What the exercise asks: Check every line below for the word "colori" and copy the ones that have it.
#### Information provided
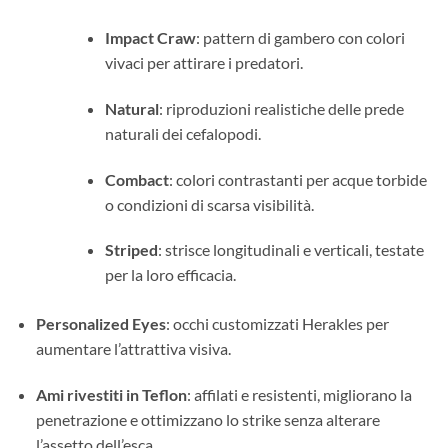
Impact Craw
: pattern di gambero con colori
vivaci per attirare i predatori.
Natural
: riproduzioni realistiche delle prede
naturali dei cefalopodi.
Combact
: colori contrastanti per acque torbide
o condizioni di scarsa visibilità.
Striped
: strisce longitudinali e verticali, testate
per la loro efficacia.
Personalized Eyes
: occhi customizzati Herakles per
aumentare l’attrattiva visiva.
Ami rivestiti in Teflon
: affilati e resistenti, migliorano la
penetrazione e ottimizzano lo strike senza alterare
l’assetto dell’esca.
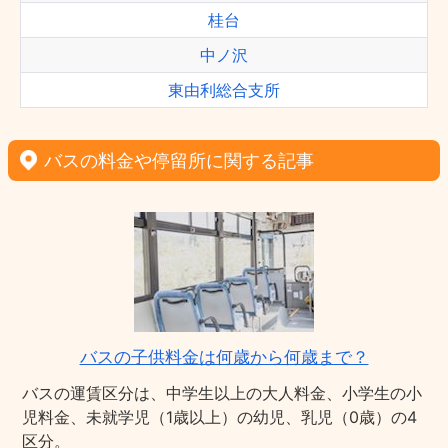
桂台
中ノ沢
東由利総合支所
バスの料金や停留所に関する記事
バスの子供料金は何歳から何歳まで？
バスの運賃区分は、中学生以上の大人料金、小学生の小
児料金、未就学児（1歳以上）の幼児、乳児（0歳）の4
区分。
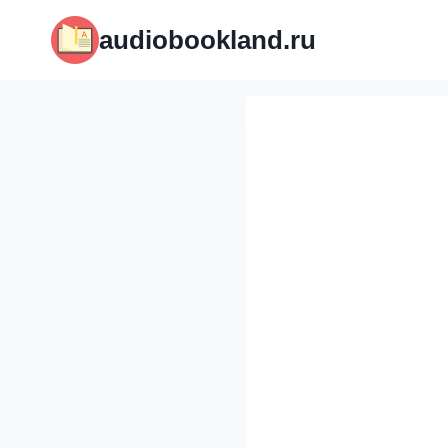
Перейти
audiobookland.ru
к
содержимому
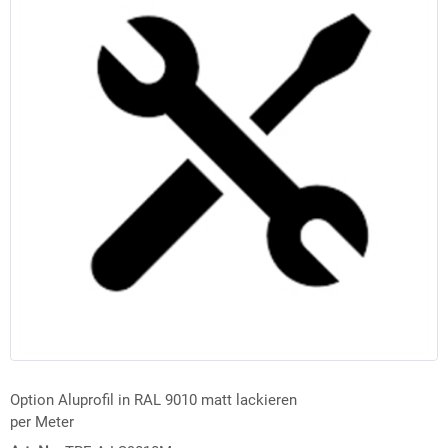
Option Aluprofil in RAL 9010 matt lackieren
per Meter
########
Exercise output:
: pattern di gambero con colori
: colori contrastanti per acque torbide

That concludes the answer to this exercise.